▸ **DATASET EXTRACT**
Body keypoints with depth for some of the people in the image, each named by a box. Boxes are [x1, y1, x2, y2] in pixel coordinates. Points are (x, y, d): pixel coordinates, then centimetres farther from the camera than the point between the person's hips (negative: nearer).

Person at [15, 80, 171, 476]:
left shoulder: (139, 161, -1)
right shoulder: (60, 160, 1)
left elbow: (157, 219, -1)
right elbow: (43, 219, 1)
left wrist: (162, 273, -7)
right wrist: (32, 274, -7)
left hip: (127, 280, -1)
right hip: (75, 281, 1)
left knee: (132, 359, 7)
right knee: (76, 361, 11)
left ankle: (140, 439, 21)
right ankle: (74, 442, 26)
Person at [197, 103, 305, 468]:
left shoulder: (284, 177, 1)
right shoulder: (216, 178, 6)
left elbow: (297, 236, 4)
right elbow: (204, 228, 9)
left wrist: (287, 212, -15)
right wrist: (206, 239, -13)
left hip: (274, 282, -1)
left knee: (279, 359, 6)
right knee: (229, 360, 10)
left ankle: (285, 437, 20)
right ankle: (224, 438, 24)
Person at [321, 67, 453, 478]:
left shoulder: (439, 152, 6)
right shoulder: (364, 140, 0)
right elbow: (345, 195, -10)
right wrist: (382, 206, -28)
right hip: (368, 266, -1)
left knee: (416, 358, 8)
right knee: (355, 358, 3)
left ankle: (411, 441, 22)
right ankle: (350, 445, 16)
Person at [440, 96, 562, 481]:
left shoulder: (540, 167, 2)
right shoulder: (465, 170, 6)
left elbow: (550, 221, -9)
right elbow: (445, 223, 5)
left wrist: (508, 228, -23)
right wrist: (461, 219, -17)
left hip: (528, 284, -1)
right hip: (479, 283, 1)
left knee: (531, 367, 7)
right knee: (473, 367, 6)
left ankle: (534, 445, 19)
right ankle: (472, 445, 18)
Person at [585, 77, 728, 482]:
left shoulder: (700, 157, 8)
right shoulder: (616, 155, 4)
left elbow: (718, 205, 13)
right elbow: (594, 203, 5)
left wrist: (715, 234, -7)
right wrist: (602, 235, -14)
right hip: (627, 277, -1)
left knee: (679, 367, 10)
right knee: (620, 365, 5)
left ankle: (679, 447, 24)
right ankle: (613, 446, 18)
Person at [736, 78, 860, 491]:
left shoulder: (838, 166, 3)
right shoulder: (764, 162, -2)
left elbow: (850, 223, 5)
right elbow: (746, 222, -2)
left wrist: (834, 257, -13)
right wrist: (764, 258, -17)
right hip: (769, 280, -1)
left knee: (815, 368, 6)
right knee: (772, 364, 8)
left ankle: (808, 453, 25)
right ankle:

▸ **WHAT THIS TASK INVOLVES**
Convert all the items above into a Markdown table with two columns, "No." for the row number and "Text" for the line, skipping any blank lines.

▸ **RESPONSE**
| No. | Text |
|---|---|
| 1 | Body keypoints with depth for some of the people in the image, each named by a box. Boxes are [x1, y1, x2, y2] in pixel coordinates. Points are (x, y, d): pixel coordinates, then centimetres farther from the camera than the point between the person's hips (negative: nearer). |
| 2 | Person at [15, 80, 171, 476]: |
| 3 | left shoulder: (139, 161, -1) |
| 4 | right shoulder: (60, 160, 1) |
| 5 | left elbow: (157, 219, -1) |
| 6 | right elbow: (43, 219, 1) |
| 7 | left wrist: (162, 273, -7) |
| 8 | right wrist: (32, 274, -7) |
| 9 | left hip: (127, 280, -1) |
| 10 | right hip: (75, 281, 1) |
| 11 | left knee: (132, 359, 7) |
| 12 | right knee: (76, 361, 11) |
| 13 | left ankle: (140, 439, 21) |
| 14 | right ankle: (74, 442, 26) |
| 15 | Person at [197, 103, 305, 468]: |
| 16 | left shoulder: (284, 177, 1) |
| 17 | right shoulder: (216, 178, 6) |
| 18 | left elbow: (297, 236, 4) |
| 19 | right elbow: (204, 228, 9) |
| 20 | left wrist: (287, 212, -15) |
| 21 | right wrist: (206, 239, -13) |
| 22 | left hip: (274, 282, -1) |
| 23 | left knee: (279, 359, 6) |
| 24 | right knee: (229, 360, 10) |
| 25 | left ankle: (285, 437, 20) |
| 26 | right ankle: (224, 438, 24) |
| 27 | Person at [321, 67, 453, 478]: |
| 28 | left shoulder: (439, 152, 6) |
| 29 | right shoulder: (364, 140, 0) |
| 30 | right elbow: (345, 195, -10) |
| 31 | right wrist: (382, 206, -28) |
| 32 | right hip: (368, 266, -1) |
| 33 | left knee: (416, 358, 8) |
| 34 | right knee: (355, 358, 3) |
| 35 | left ankle: (411, 441, 22) |
| 36 | right ankle: (350, 445, 16) |
| 37 | Person at [440, 96, 562, 481]: |
| 38 | left shoulder: (540, 167, 2) |
| 39 | right shoulder: (465, 170, 6) |
| 40 | left elbow: (550, 221, -9) |
| 41 | right elbow: (445, 223, 5) |
| 42 | left wrist: (508, 228, -23) |
| 43 | right wrist: (461, 219, -17) |
| 44 | left hip: (528, 284, -1) |
| 45 | right hip: (479, 283, 1) |
| 46 | left knee: (531, 367, 7) |
| 47 | right knee: (473, 367, 6) |
| 48 | left ankle: (534, 445, 19) |
| 49 | right ankle: (472, 445, 18) |
| 50 | Person at [585, 77, 728, 482]: |
| 51 | left shoulder: (700, 157, 8) |
| 52 | right shoulder: (616, 155, 4) |
| 53 | left elbow: (718, 205, 13) |
| 54 | right elbow: (594, 203, 5) |
| 55 | left wrist: (715, 234, -7) |
| 56 | right wrist: (602, 235, -14) |
| 57 | right hip: (627, 277, -1) |
| 58 | left knee: (679, 367, 10) |
| 59 | right knee: (620, 365, 5) |
| 60 | left ankle: (679, 447, 24) |
| 61 | right ankle: (613, 446, 18) |
| 62 | Person at [736, 78, 860, 491]: |
| 63 | left shoulder: (838, 166, 3) |
| 64 | right shoulder: (764, 162, -2) |
| 65 | left elbow: (850, 223, 5) |
| 66 | right elbow: (746, 222, -2) |
| 67 | left wrist: (834, 257, -13) |
| 68 | right wrist: (764, 258, -17) |
| 69 | right hip: (769, 280, -1) |
| 70 | left knee: (815, 368, 6) |
| 71 | right knee: (772, 364, 8) |
| 72 | left ankle: (808, 453, 25) |
| 73 | right ankle: |